There is an additional factor, which makes this more problematic than the other practical tasks I mentioned: that we are inaugurating a new kind of practice altogether (though foreshadowed by the Daoist culture-heros(5) of old). So we do not have generations of cake-makers, kite-fliers or classical musicians to assure us that this can be done, and to show us how to do it. Without an available body of teachers and role models, our next step has to be delicate and a little bit strange.

Now we can proceed with an initial survey of the ingredients of this prototype mystery-cake we are going to bake together. After that, an effective recipe will be needed - but I have to own up that this is still very much work in progress. The method is waiting to emerge, as we proceed to combine the components into a functioning whole - regretfully I am unable to give a well-ordered account in advance of the actual practice of it. In the forthcoming chapters we are going to explore various aspects of this new world-view and this will certainly give strong pointers to the practice which flows out of it. The actual development, however, will depend significantly upon yourself. And for now, we have the modest aim of simply surveying the main ingredients.

NOTES TO THIS SECTION

1. The phrase is William James's (Principles of Psychology, 1890, p.462) and was intended by him to characterise the noisy, raw experience that impinges on a baby's sensibilities. I have commandeered his phrase to symbolise the busy-ness of nature at large. I think it is significant that William James - though he regarded himself primarily as a psychologist - belongs to the one philosophical tradition which tried to integrate the new biological theories of evolution into the search for an integrated understanding about what we are, and what we are doing here. The best overview of this tradition which I have found, is TEJERA, V.(1966) American Modern: The Path Not Taken

2. It is well worth noticing that the "repetition" may be re-vitalising, or deeply oppressive, and may be felt in either of these modes, too. Likewise, the "new direction" may be experienced as joyful liberation, as subtly disturbing, or as horribly disruptive. What is more, the felt experience may not correspond to the actual consequences - which themselves may be genuinely liberating, disturbing or disruptive, or a combination of all three.

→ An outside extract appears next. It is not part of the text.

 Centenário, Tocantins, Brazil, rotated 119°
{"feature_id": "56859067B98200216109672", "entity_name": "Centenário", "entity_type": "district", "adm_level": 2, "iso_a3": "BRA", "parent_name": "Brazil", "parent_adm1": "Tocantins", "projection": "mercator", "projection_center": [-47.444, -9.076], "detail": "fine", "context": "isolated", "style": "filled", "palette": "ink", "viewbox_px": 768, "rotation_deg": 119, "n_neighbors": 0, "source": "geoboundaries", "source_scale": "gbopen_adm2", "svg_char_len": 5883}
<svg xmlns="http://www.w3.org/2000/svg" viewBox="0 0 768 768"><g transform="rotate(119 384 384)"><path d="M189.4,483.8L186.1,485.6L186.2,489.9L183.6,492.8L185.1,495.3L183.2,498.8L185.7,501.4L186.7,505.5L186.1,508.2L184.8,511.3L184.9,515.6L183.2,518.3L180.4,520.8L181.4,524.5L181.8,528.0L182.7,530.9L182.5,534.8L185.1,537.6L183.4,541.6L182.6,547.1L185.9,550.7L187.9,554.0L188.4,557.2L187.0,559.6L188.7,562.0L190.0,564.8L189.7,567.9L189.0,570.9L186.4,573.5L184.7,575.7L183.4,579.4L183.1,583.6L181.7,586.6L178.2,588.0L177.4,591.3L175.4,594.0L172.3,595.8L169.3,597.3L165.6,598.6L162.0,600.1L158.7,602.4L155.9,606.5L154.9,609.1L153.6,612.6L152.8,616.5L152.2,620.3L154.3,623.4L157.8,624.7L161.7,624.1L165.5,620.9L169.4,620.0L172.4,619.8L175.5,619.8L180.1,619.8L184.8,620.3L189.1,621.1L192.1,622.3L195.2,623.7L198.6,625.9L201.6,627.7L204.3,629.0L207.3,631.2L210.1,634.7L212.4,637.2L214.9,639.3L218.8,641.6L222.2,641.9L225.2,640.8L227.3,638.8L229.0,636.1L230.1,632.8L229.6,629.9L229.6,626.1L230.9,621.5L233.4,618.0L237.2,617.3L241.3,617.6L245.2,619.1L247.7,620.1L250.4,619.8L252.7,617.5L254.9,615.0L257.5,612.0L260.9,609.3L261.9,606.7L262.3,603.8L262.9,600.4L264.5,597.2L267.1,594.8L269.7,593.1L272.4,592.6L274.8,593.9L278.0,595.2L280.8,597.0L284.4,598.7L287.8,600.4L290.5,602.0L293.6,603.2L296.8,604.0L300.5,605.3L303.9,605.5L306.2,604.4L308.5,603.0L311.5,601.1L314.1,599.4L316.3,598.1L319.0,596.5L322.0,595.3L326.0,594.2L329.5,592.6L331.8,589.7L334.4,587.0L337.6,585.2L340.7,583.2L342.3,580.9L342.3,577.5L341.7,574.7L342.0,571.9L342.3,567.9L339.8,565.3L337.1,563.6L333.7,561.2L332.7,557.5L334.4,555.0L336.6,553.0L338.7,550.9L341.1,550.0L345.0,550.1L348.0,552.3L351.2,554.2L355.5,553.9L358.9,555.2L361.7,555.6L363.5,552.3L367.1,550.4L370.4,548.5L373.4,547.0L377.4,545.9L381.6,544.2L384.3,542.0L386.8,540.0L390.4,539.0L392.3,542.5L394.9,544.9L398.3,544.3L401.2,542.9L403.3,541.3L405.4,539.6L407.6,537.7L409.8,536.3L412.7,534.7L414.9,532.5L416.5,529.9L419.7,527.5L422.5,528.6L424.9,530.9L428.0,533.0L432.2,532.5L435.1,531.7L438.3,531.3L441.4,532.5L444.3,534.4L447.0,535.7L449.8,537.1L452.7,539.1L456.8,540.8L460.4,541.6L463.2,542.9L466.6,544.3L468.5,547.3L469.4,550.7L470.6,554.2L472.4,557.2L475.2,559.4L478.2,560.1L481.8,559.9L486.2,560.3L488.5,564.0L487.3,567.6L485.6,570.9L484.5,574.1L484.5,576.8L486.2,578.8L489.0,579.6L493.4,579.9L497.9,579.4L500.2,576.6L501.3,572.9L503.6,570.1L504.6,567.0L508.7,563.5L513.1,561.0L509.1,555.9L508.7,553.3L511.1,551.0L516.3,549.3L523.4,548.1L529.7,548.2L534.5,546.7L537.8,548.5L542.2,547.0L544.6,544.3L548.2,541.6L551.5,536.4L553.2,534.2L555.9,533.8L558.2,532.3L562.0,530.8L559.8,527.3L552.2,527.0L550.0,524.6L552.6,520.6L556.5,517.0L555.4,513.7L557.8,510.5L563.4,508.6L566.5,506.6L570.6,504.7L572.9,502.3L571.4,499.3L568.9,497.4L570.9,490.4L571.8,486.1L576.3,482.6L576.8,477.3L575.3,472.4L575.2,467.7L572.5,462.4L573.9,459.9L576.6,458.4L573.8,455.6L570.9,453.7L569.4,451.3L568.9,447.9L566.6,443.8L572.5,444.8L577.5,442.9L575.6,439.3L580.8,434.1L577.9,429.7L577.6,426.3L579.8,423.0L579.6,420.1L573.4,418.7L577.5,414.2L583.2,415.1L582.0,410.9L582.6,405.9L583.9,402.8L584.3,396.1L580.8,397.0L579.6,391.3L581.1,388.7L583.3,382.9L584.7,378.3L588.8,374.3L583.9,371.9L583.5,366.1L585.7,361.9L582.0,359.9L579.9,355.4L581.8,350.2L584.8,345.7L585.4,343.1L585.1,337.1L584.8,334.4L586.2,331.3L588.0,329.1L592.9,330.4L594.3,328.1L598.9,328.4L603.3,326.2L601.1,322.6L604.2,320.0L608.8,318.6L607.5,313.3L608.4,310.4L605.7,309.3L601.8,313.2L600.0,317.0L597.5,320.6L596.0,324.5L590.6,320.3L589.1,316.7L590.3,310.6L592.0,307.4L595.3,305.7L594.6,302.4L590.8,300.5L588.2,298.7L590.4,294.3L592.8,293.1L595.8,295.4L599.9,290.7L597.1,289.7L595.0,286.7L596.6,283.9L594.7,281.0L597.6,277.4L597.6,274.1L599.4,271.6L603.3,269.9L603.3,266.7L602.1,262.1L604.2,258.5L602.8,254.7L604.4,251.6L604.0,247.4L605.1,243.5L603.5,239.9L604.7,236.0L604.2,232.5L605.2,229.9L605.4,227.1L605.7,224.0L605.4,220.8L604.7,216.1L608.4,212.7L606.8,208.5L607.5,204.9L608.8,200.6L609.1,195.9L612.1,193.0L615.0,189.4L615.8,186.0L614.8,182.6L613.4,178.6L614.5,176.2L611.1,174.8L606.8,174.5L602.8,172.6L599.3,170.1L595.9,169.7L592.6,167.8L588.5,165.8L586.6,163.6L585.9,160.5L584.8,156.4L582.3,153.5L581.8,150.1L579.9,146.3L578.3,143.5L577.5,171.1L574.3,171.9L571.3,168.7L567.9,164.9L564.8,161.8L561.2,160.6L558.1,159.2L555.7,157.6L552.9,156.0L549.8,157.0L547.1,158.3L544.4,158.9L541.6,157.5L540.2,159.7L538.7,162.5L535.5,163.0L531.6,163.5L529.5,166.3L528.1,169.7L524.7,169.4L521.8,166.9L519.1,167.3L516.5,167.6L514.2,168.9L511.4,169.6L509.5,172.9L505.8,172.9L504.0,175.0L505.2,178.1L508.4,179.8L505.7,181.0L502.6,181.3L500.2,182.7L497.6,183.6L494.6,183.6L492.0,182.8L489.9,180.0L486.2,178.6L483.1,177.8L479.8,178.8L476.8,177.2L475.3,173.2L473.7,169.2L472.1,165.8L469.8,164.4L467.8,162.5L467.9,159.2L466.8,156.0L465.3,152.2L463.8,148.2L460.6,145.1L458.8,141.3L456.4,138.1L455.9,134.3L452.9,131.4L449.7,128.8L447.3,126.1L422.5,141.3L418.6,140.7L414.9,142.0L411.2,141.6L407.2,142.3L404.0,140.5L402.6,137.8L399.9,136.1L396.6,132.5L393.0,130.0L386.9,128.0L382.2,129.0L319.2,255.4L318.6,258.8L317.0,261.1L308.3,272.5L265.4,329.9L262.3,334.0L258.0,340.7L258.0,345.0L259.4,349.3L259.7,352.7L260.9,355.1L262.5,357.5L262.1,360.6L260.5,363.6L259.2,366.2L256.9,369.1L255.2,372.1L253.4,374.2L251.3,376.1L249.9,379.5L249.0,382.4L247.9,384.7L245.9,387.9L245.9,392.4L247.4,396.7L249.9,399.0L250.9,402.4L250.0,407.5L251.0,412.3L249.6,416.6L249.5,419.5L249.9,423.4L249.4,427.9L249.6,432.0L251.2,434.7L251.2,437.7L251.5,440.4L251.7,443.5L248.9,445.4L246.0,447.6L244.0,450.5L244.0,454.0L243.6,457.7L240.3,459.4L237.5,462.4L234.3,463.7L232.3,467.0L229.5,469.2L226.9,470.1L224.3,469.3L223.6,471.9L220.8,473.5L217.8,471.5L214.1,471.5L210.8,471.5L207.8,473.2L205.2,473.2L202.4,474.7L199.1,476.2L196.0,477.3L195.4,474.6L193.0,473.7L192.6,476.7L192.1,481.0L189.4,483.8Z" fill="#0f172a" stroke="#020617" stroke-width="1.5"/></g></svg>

3. In this foregoing section I have tried to crystallise the deep insights of A.N.Whitehead (Process and Reality, Adventures of Ideas) which have the virtue of melding a sensibility in tune with mathematical physics and relativity theory, a deep sympathy with the entire sweep of Western philosophy and powerful resonances of Jewish mysticism and the Dao. I am not claiming that I have succeeded, but the same undercurrent hopefully pervades this entire project.

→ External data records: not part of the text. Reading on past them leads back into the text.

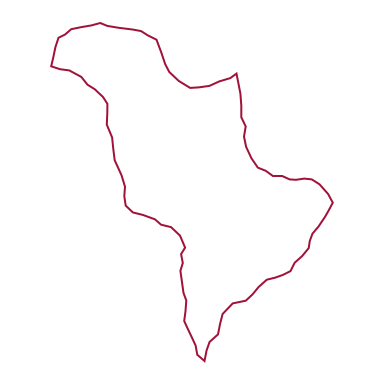 São Francisco, São Paulo, Brazil
{"feature_id": "56859067B66233126169739", "entity_name": "São Francisco", "entity_type": "district", "adm_level": 2, "iso_a3": "BRA", "parent_name": "Brazil", "parent_adm1": "São Paulo", "projection": "natural_earth1", "projection_center": [-50.676, -20.373], "detail": "fine", "context": "isolated", "style": "outline", "palette": "rose", "viewbox_px": 384, "rotation_deg": 0, "n_neighbors": 0, "source": "geoboundaries", "source_scale": "gbopen_adm2", "svg_char_len": 1294}
<svg xmlns="http://www.w3.org/2000/svg" viewBox="0 0 384 384"><path d="M332.8,202.7L328.1,194.0L319.5,184.3L311.8,179.4L304.2,178.6L296.0,179.8L289.6,179.4L282.2,176.0L272.9,176.0L265.7,170.8L257.8,167.6L251.4,158.2L246.1,146.8L244.0,136.6L245.7,126.4L241.3,117.3L241.3,105.6L240.4,93.6L236.5,73.6L230.3,78.1L219.3,81.4L209.4,85.9L198.6,87.4L190.1,87.9L178.7,80.9L169.3,72.0L165.2,64.2L161.4,52.8L156.5,39.7L147.7,35.3L141.1,31.1L133.2,29.6L118.0,27.7L107.3,25.9L100.2,23.0L91.5,25.4L80.9,27.2L71.2,29.2L65.1,34.5L58.5,37.8L55.4,47.2L53.4,56.9L51.2,66.3L60.0,69.2L69.2,70.4L81.3,76.9L87.5,84.7L94.7,89.2L103.0,97.0L107.4,103.8L107.3,113.2L106.8,124.7L112.1,137.4L113.3,149.1L114.7,160.3L121.5,175.2L125.0,186.7L124.3,196.1L125.7,205.6L132.8,212.4L143.1,215.0L154.9,219.3L161.1,224.7L171.0,227.1L180.0,235.6L185.1,247.6L181.1,254.1L182.8,263.0L180.4,270.8L182.0,282.2L183.5,292.9L186.3,300.5L185.5,311.2L184.2,321.0L187.2,327.6L191.8,337.3L195.6,345.5L197.3,354.8L204.5,361.0L206.6,350.3L209.6,341.9L218.0,334.4L220.0,324.2L222.6,314.0L232.7,303.4L245.8,300.7L252.7,294.2L258.6,287.0L266.8,279.7L275.4,277.6L282.9,274.9L290.5,271.1L294.7,262.7L302.2,256.0L308.7,248.1L309.8,240.9L312.5,233.6L318.4,226.7L325.0,216.9L328.7,210.4L332.8,202.7Z" fill="none" stroke="#9f1239" stroke-width="2"/></svg>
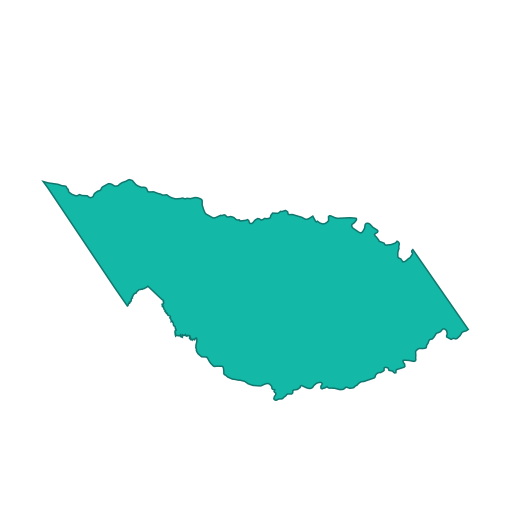 Carauari, Amazonas, Brazil (orthographic projection), rotated 236°
{"feature_id": "56859067B9018125425932", "entity_name": "Carauari", "entity_type": "district", "adm_level": 2, "iso_a3": "BRA", "parent_name": "Brazil", "parent_adm1": "Amazonas", "projection": "orthographic", "projection_center": [-67.33, -5.173], "detail": "fine", "context": "isolated", "style": "filled", "palette": "teal", "viewbox_px": 512, "rotation_deg": 236, "n_neighbors": 0, "source": "geoboundaries", "source_scale": "gbopen_adm2", "svg_char_len": 6090}
<svg xmlns="http://www.w3.org/2000/svg" viewBox="0 0 512 512"><g transform="rotate(236 256 256)"><path d="M282.3,293.8L281.5,291.4L280.9,290.4L279.9,289.5L279.8,288.3L280.8,285.9L282.4,284.1L282.4,281.7L282.9,280.5L285.1,279.4L286.1,278.4L286.3,275.9L286.1,274.5L285.3,272.0L285.4,270.6L286.1,269.5L287.2,269.1L289.7,269.8L291.0,269.2L291.1,267.9L293.8,262.6L294.3,262.2L294.8,262.5L295.4,262.3L296.2,260.7L297.3,259.9L300.2,259.2L301.8,258.1L303.0,256.9L304.1,254.2L305.3,253.6L306.8,253.5L307.9,252.7L308.6,250.4L309.5,249.4L310.5,243.7L311.1,242.3L312.1,241.4L318.2,238.3L319.3,237.9L320.6,237.9L323.3,238.4L328.4,239.9L331.9,242.3L333.2,242.5L334.3,242.0L336.4,240.6L338.2,238.7L338.8,237.5L340.2,233.7L342.5,231.0L342.8,229.5L343.9,228.4L345.0,227.7L346.0,225.3L348.0,221.8L348.7,220.9L351.5,218.6L353.7,217.3L356.6,216.3L358.5,212.8L360.7,211.5L362.8,209.6L366.5,207.0L368.8,203.3L369.7,202.4L373.4,203.0L374.7,202.5L375.7,201.5L377.0,199.4L380.1,197.3L382.4,196.3L387.7,195.7L390.0,193.9L390.5,192.7L390.7,190.0L391.7,186.1L391.8,183.4L391.4,180.9L392.0,179.5L392.5,178.5L393.6,177.6L395.8,176.7L396.8,176.0L397.8,175.1L398.5,174.0L399.1,167.2L398.6,165.7L397.9,164.8L397.5,163.6L398.3,160.9L398.2,158.0L397.9,156.6L396.3,154.1L396.4,152.8L396.9,151.4L398.0,150.5L400.3,149.8L403.5,145.5L405.6,144.1L406.0,141.1L406.8,140.2L410.0,137.9L413.7,136.6L416.4,137.5L417.6,137.2L420.0,137.4L420.9,136.7L422.7,134.5L426.2,131.9L432.9,124.5L436.8,121.2L429.1,121.5L309.0,121.1L286.5,121.4L286.5,122.1L288.0,124.0L287.5,124.6L287.7,125.2L288.5,125.5L288.2,126.5L288.5,126.8L288.5,127.3L289.4,128.2L290.3,128.7L290.3,130.1L290.9,130.2L291.4,130.7L291.7,131.8L292.3,132.2L292.4,133.3L292.8,133.7L292.8,134.8L292.4,135.2L292.3,135.8L293.0,137.1L293.3,138.4L293.2,139.0L293.6,139.9L292.7,141.8L292.7,142.4L292.0,143.0L291.8,144.7L291.5,145.1L291.4,147.1L291.2,147.6L291.4,149.5L272.5,153.7L272.1,154.1L271.4,154.1L270.9,154.4L270.3,154.2L270.1,153.6L268.5,153.1L268.1,152.0L268.6,151.4L268.2,150.9L267.7,151.1L267.3,150.8L267.0,150.4L266.3,150.9L266.1,150.3L265.5,150.7L263.7,150.2L263.0,149.9L261.4,150.4L260.9,150.1L260.8,149.6L260.3,149.8L258.6,149.7L258.5,150.2L257.4,150.3L257.1,149.9L256.2,149.9L254.2,151.2L253.5,151.2L253.0,150.7L253.0,150.0L250.6,150.0L249.2,149.1L249.3,149.6L249.0,150.1L248.5,150.2L248.1,149.8L246.5,149.9L246.0,149.7L245.7,149.3L244.3,148.8L242.8,149.5L241.2,148.7L240.0,148.7L239.6,148.5L239.1,148.2L239.5,147.6L238.5,146.4L237.4,145.8L236.9,146.1L236.3,145.2L234.5,144.6L234.7,145.8L233.8,146.5L233.6,147.1L233.0,147.3L232.7,147.9L232.9,149.1L231.4,148.4L230.1,149.3L231.1,149.5L230.6,150.0L232.0,150.8L231.5,151.2L230.7,151.3L230.0,152.8L230.3,153.4L228.8,153.3L228.2,153.8L228.8,154.1L228.5,154.7L227.7,155.8L227.0,155.8L226.8,156.4L225.6,155.8L225.2,154.9L223.7,155.0L224.4,155.9L223.3,155.7L221.9,156.0L222.3,156.9L222.2,157.3L221.8,157.7L221.0,157.9L220.8,158.4L221.6,159.3L221.2,160.0L221.5,160.4L221.2,160.8L219.7,160.2L218.1,159.0L215.7,156.4L213.4,154.7L213.0,154.8L211.8,154.4L211.3,153.8L209.8,153.4L207.3,153.3L202.9,154.5L199.8,158.6L197.7,158.7L195.2,158.4L192.6,158.4L188.7,159.1L187.7,159.7L186.5,162.0L183.5,166.3L182.2,166.6L180.8,166.1L177.5,164.3L176.5,163.5L175.2,163.5L174.2,164.2L171.6,164.8L167.2,167.5L165.7,169.3L162.9,172.0L162.0,173.3L158.3,176.6L154.5,178.0L150.5,181.0L146.0,186.7L145.5,187.8L144.9,191.5L144.1,193.9L143.4,194.8L142.3,195.6L139.8,196.1L138.6,195.9L137.5,195.2L136.2,195.2L135.2,196.3L134.5,196.7L133.8,195.3L132.7,195.2L131.3,195.7L130.3,195.1L129.6,194.1L129.3,192.8L127.6,190.9L126.4,191.0L125.4,191.7L124.9,192.8L124.9,194.1L124.5,195.2L123.1,197.5L122.9,198.6L123.3,199.9L123.4,202.5L123.9,203.8L123.9,205.1L121.7,208.3L121.8,209.5L122.5,210.4L123.7,211.1L123.8,212.4L122.3,215.4L122.2,216.8L122.4,219.3L123.3,220.1L123.2,221.3L118.4,224.2L116.4,226.0L115.8,227.1L115.4,228.3L115.4,229.4L116.3,231.7L116.6,234.5L116.5,235.8L115.4,238.6L114.5,239.3L113.3,239.6L112.5,238.8L111.9,237.2L111.0,236.4L109.8,235.9L108.8,236.6L108.7,237.9L108.1,239.2L107.9,241.8L106.6,242.1L105.5,242.8L104.8,244.0L102.3,247.3L98.3,250.8L96.9,253.2L96.6,254.5L96.9,257.2L96.0,258.2L93.8,259.8L92.2,263.3L92.7,266.0L92.4,267.4L93.0,269.9L93.0,272.7L91.6,275.4L88.8,285.8L89.1,287.1L90.0,287.9L90.6,289.1L90.9,290.5L90.8,291.8L90.5,292.9L89.7,294.1L89.4,297.1L89.6,298.3L90.8,299.0L91.6,299.9L91.3,301.2L89.3,302.9L86.8,302.3L84.1,305.0L82.7,305.0L81.5,305.5L81.0,306.7L83.0,308.2L83.1,309.4L81.0,316.5L81.2,317.7L83.4,318.8L84.6,318.6L86.1,318.8L87.2,319.6L86.5,321.0L83.8,324.5L80.8,327.4L80.1,328.5L80.0,329.7L80.9,330.7L82.2,331.3L84.2,332.9L87.5,334.8L88.0,336.0L88.3,338.5L87.9,339.9L86.1,342.3L85.0,344.6L84.8,345.8L86.6,347.6L87.6,350.0L89.1,352.0L89.6,353.2L88.6,355.8L89.2,358.1L90.8,361.7L91.0,362.9L90.5,364.1L90.1,366.7L90.9,369.2L90.9,370.4L90.2,371.5L87.8,372.3L85.2,371.4L84.2,370.7L83.4,369.5L82.3,368.8L77.8,371.1L77.4,373.6L75.5,375.3L75.2,376.7L75.9,380.7L77.5,384.2L77.3,385.8L76.4,388.4L76.4,390.9L173.6,389.6L173.3,388.2L172.3,387.3L171.1,387.6L170.1,386.7L168.4,382.6L168.6,381.2L168.1,377.1L168.3,375.8L169.0,374.5L172.7,374.4L175.0,373.0L176.3,373.3L179.6,375.5L181.4,377.5L182.0,378.5L184.1,379.7L185.9,381.6L187.1,381.9L188.3,381.8L189.4,381.2L189.0,379.9L188.9,378.5L189.9,374.4L192.5,369.5L193.7,369.2L195.0,369.4L199.3,366.4L200.5,366.6L204.5,366.4L205.8,366.0L207.4,366.2L207.9,367.3L207.7,369.9L208.5,371.0L209.7,371.0L214.5,368.9L218.4,368.3L219.9,367.7L220.9,366.7L221.4,365.4L221.1,364.2L218.3,361.5L216.9,358.9L216.4,357.3L216.4,356.0L217.4,355.0L218.6,354.4L225.0,351.9L226.3,351.9L227.5,352.2L228.5,353.2L228.6,356.0L229.3,358.4L229.9,359.6L231.0,360.2L232.0,359.3L235.3,355.1L241.7,344.6L243.6,342.9L247.5,340.4L248.3,339.4L248.1,338.1L244.8,336.0L244.4,334.7L244.2,333.6L244.4,330.8L245.7,328.8L248.0,327.2L250.5,326.4L250.5,325.1L251.7,324.8L257.3,325.4L257.4,321.3L257.7,319.6L258.1,318.5L258.9,317.5L262.5,315.6L269.9,309.5L271.6,306.9L272.5,306.0L275.0,306.9L277.2,306.0L278.4,302.3L279.3,301.3L279.0,298.8L279.4,297.6L282.3,293.8Z" fill="#14b8a6" stroke="#0f766e" stroke-width="1.5"/></g></svg>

4. Lao-ze and Juang-ze probably stand for a whole cohort of cultural revolutionaries cum problem resolvers who helped to make ancient China a place that was bearable for human habitation. Examples from within our own culture might be the Shakespearian Fool and his mediaeval predecessors; perhaps also Shakespeare himself. And in other cultures than our own, there are folk characters such as the Sufi "Nasrudin" and the Hassidik zadek - who may have performed the same role, of cultural revolutionary cum problem resolver within their respective cultures. The ancient Hebrew prophets might also serve, except our tradition has transmuted these into towering authority figures. In their own time they would have appeared as misfits, inspired revolutionaries or madmen. In any case, none of these are on the scene today to guide or instruct us, and those of our own times who claim to be mystical and revolutionary teachers offer us little or no clues as to who is, or is not, the genuine article.